Competitive Pressures and Margin Concerns
Despite the positive earnings report, potential challenges exist. The slight contraction in EBITDA margins warrants attention, especially with ongoing inflationary pressures on key inputs like cotton. While competition is reportedly lower than a year ago, the athleisure and premium apparel segments are witnessing rising competition. Digital-first brands, including XYXX, Damensch, and Almo, have gained traction, particularly post-Covid, leveraging the athleisure trend and a direct-to-consumer (D2C) model.

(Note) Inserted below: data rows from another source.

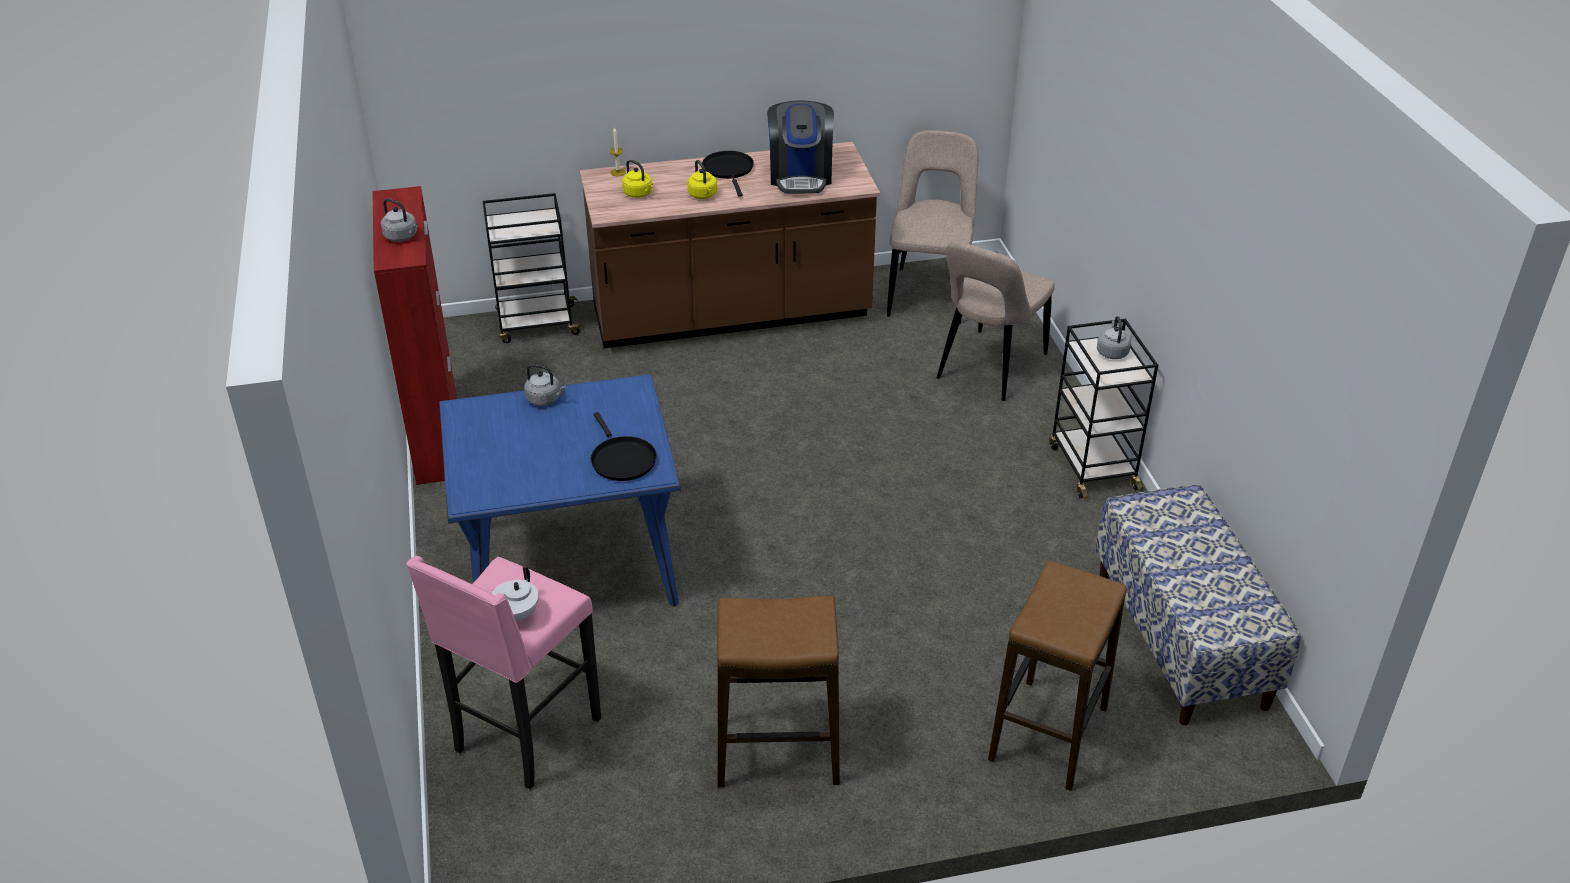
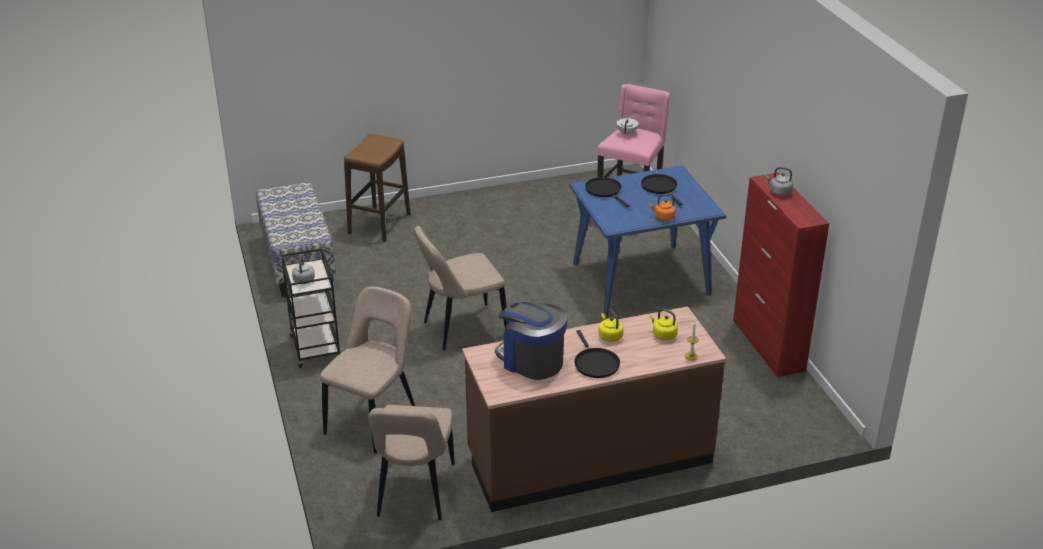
camera: 175 degrees right, 5 degrees down
(519, 461) = (660, 188): none -> black frying pan
(536, 324) = (750, 439): black cart -> none
(545, 399) = (663, 217): grey kettle -> orange kettle
(777, 752) = (509, 212): stool -> none
(800, 176) = (531, 360): coffee machine -> coffee machine turned 45 degrees counterclockwise
(879, 487) = (461, 329): none -> beige chair

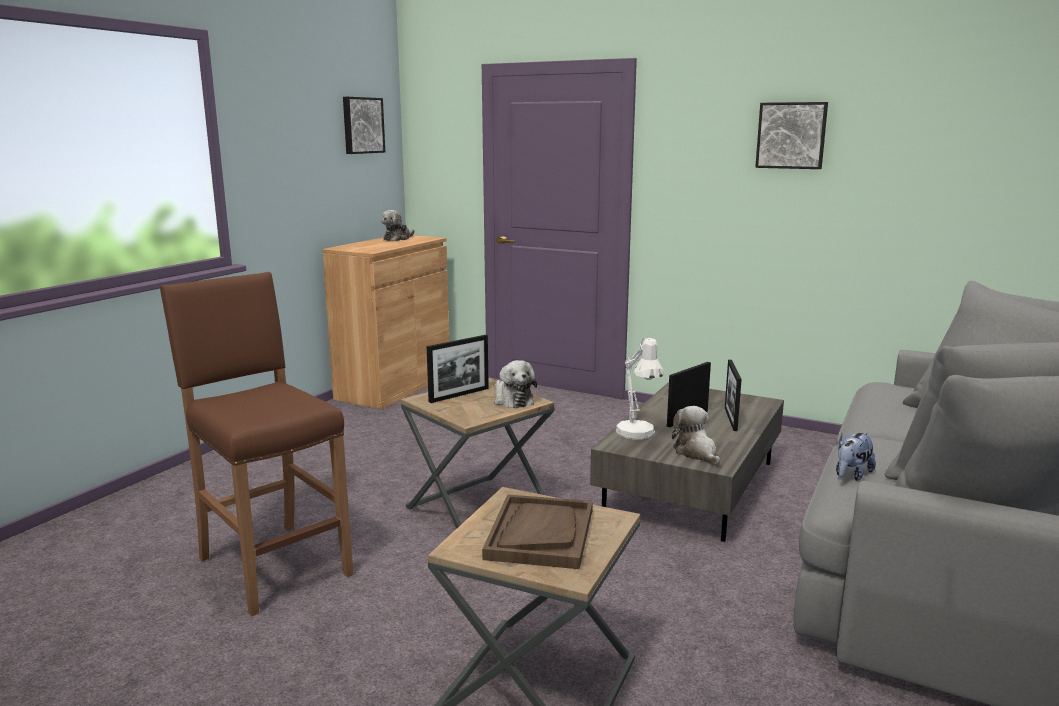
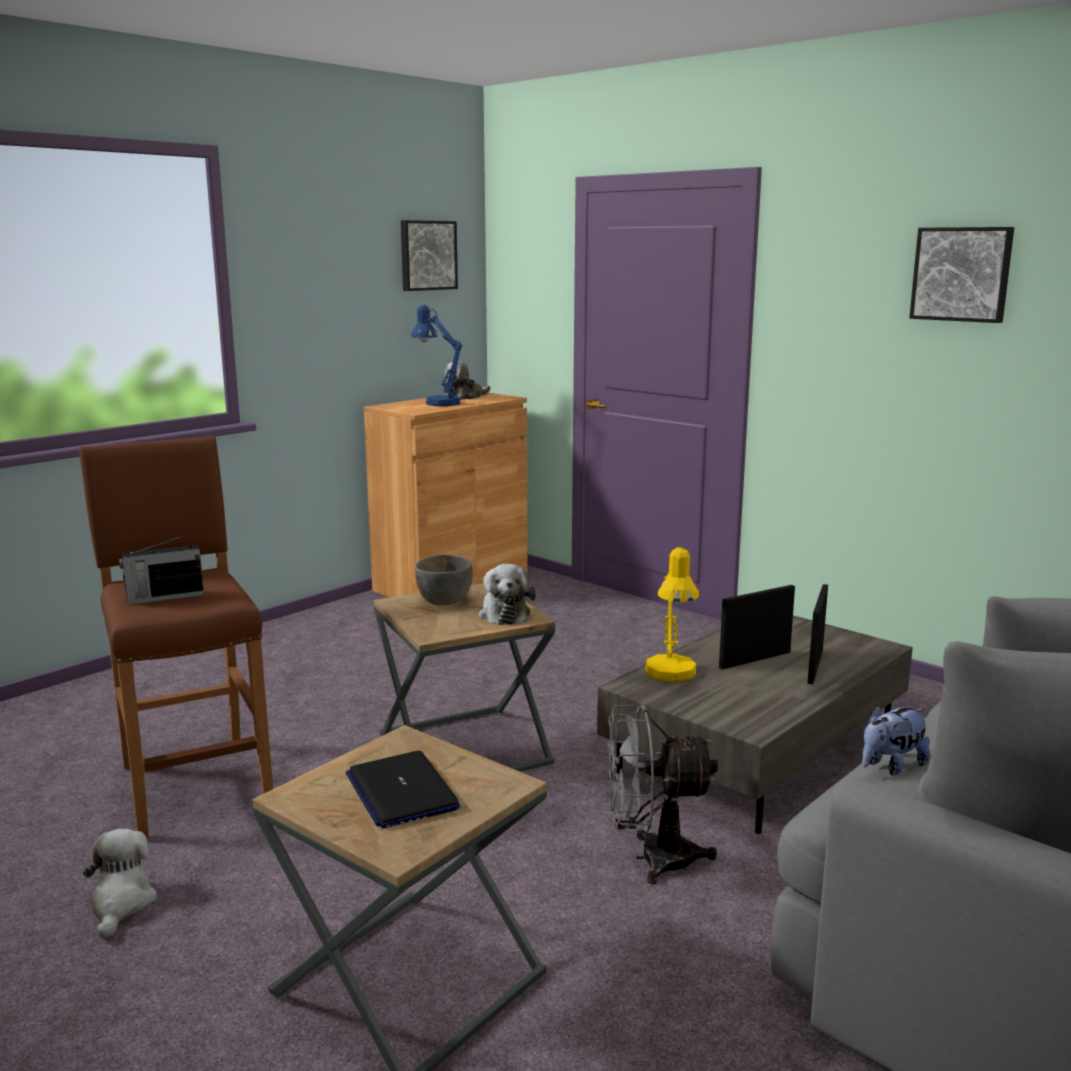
camera: 15 degrees right, 0 degrees up
(256, 408) = (164, 597): none -> radio
(380, 243) = (438, 402): none -> blue table lamp
(459, 395) = (445, 601): picture frame -> grey bowl
(540, 534) = (401, 791): brown tray -> laptop
(638, 435) = (671, 676): white table lamp -> yellow table lamp
(662, 569) = (652, 858): none -> grey fan
(696, 453) = (734, 708): plush toy -> plush toy (121, 904)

Established players like Nike, Puma, and Adidas, along with brands like Van Heusen and Hanes, also present significant competition in various segments. Furthermore, a significant portion of analysts hold a 'Neutral' rating on the stock, with 7 out of 26 recommending a sell. The average 12-month price target from analysts is around ₹37,936, indicating a potential downside from current trading levels. The P/E ratio for Page Industries hovers around 57x, which is considered relatively rich compared to many other apparel and retail companies.
Outlook for Page Industries
Page Industries' management expressed confidence in sustaining growth momentum, supported by positive consumer sentiment, retail modernization, and a resilient economy. The company's strategy of focusing on premium products and athleisure categories, coupled with its strong brand positioning and expanding retail presence, is expected to support revenue growth. The company also declared a fourth interim dividend of ₹150 per equity share for FY26, indicating financial health. Looking ahead, the Indian athleisure market is expected to continue its upward trajectory, offering substantial opportunities for companies that can effectively navigate competition and evolving consumer preferences.